Schroedingers Cat said:
Any suggestions on replacing capacitors would be appreciated. Would just replacing the filter capacitor be enough to have it not blow up? Should I get a VARIAC and slowly build up the voltage? The filter capacitor was leaking years ago.
Reviving an old tube radio can be risky business. First and foremost, put your own safety ahead of the radio. Better for it to be destroyed than you get injured.
Bringing up the voltage slowly with a variac is highly recommended. If you don't have one, you can make a fixture using a light bulb socket and various wattages of light bulbs - until the government makes it impossible to buy bulbs of differing wattages, I think 100W are already gone, I don't know about 75W and 60W. I skipped CFLs and went straight to LED, but that is off-topic. The principle of the multi-light bulb fixture is to allow you to have some impedance between the wall outlet and the radio. If all the power is dissipated in the bulb, then it is a safe bet the radio is shorted, or the secondary of the transformer is shorted through the cap.

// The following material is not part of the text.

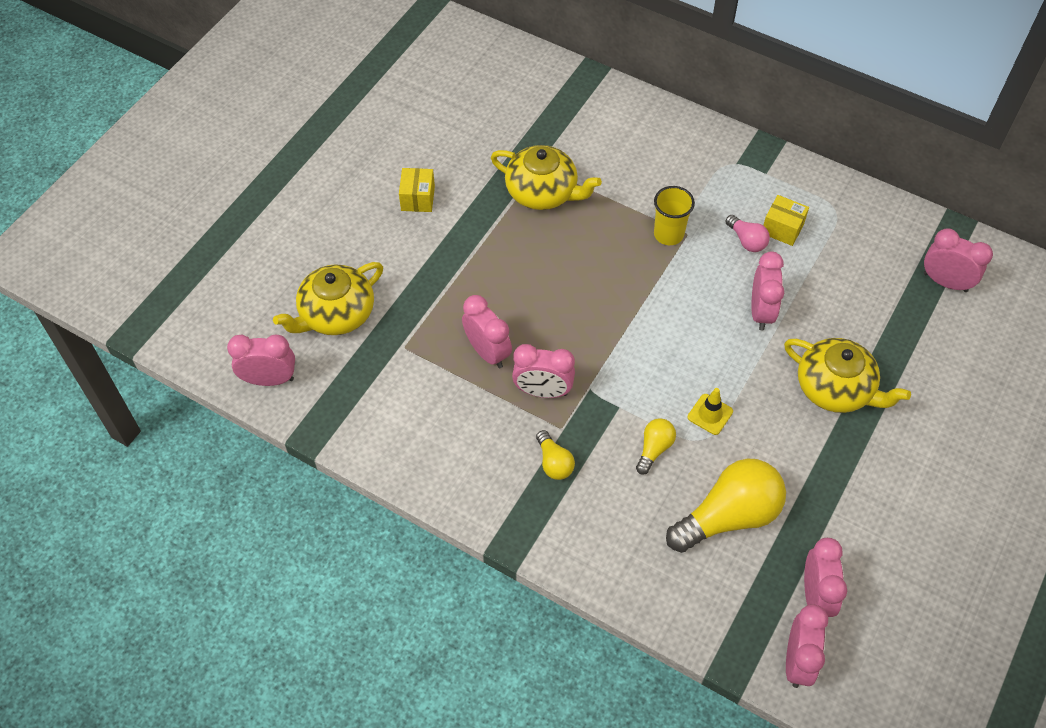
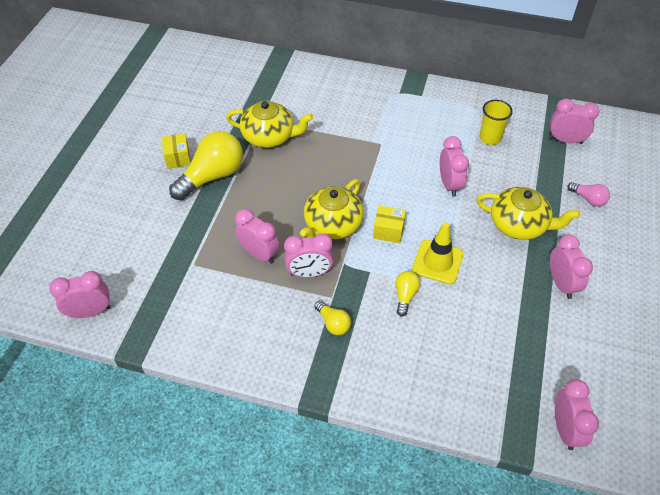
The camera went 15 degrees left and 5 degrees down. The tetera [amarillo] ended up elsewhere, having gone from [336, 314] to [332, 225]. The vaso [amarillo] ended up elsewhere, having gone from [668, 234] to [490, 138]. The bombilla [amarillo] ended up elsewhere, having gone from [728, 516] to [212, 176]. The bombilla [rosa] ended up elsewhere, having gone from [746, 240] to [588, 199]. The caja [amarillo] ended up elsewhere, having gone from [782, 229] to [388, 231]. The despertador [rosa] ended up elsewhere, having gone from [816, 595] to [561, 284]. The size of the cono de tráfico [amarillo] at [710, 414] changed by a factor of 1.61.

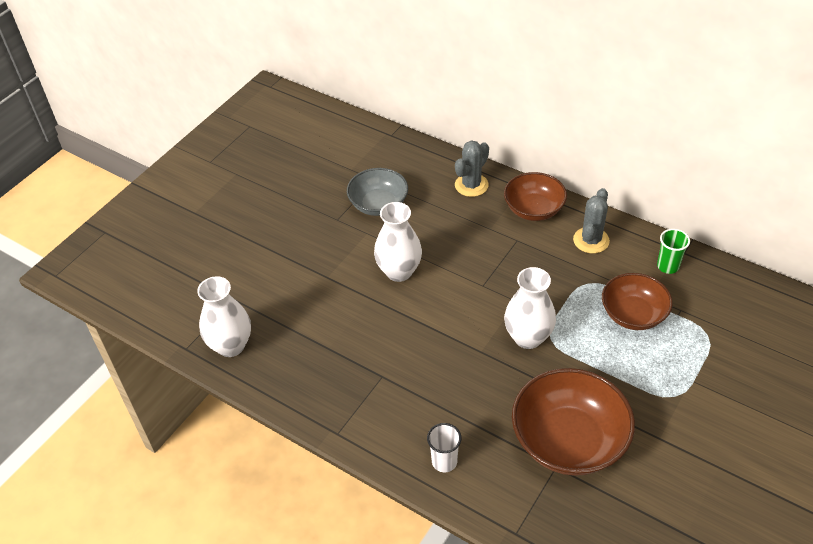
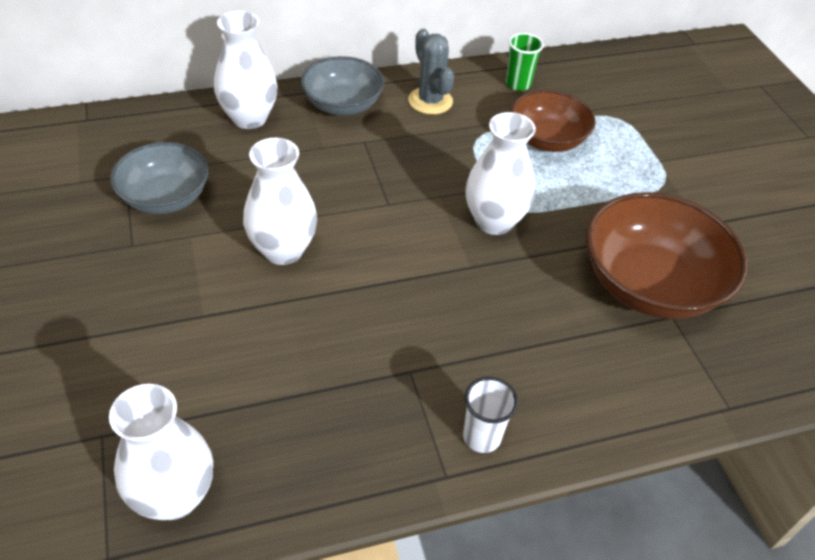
The camera went 55 degrees left and 0 degrees up. The vaso [blanco] ended up elsewhere, having gone from [444, 461] to [482, 437]. Where the cactus [gris] stood at [471, 185], the florero [blanco] came to stand at [249, 118]. What was the cuenco [marrón] at [533, 209] turned into the cuenco [gris] at [342, 105].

I am not a purist. For me, when it is anything running off AC - my philosophy is to make it safe by putting in the latest technology in capacitors. You can replace the filter cap, which is usually multi-section, with good axial lead single value capacitors. I just mount under the chassis, because they are usually much smaller than the dried out multi-section they are replacing. I leave the old multi-section cap in place on the chassis for looks only, if I took it off there would be an ugly hole where it went. I replace all the old wax paper foil capacitors with a newer technology film capacitor. They are usually a fraction of the size and are much better. I resist replacing wax paper foil with ceramic, because the old caps have a shielding characteristic ceramics don't, but occasionally if a cap was dropping from a tube socket pin to a lug on the chassis, it is OK. Its a bit of a judgement call, plus a little experience with this sort of thing. Resistors are another matter - I don't just jump into shotgunning old carbon resistors for metal film, but be sure to measure them. If they have changed over time and are out of tolerance, it is better to replace them.
I have a controversial mod that I do - I find that my old tube gear works better if I get rid of the old rectifier tube and use a couple of 1N4007's instead for the rectification. I just leave the tube out of the socket and wire the diodes directly to the tube socket pins. The issue here is that the B voltage is usually a bit higher than it was before, but I've never had a problem. The tube gear warms up better.
I also modify tube gear I use a lot so the filaments are always heated. This wastes some power, but the equipment powers up immediately. And it extends tube life - filaments burn out when power is cycled a lot. They last a lot longer if always lit. Old CRT televisions worked that way, the filament was always on. Better to waste some power than replace a CRT. CRT televisions virtually never lost a picture tube due to filaments burning out.
There are some oddball components in tube gear, multi-plate high voltage rectifiers, chassis mounted power resistor ladders, etc. All can be replaced with more modern components like a diode for the multiplate rectifier and a string of resistors for one of those tapped chassis mounted power resistor ladders.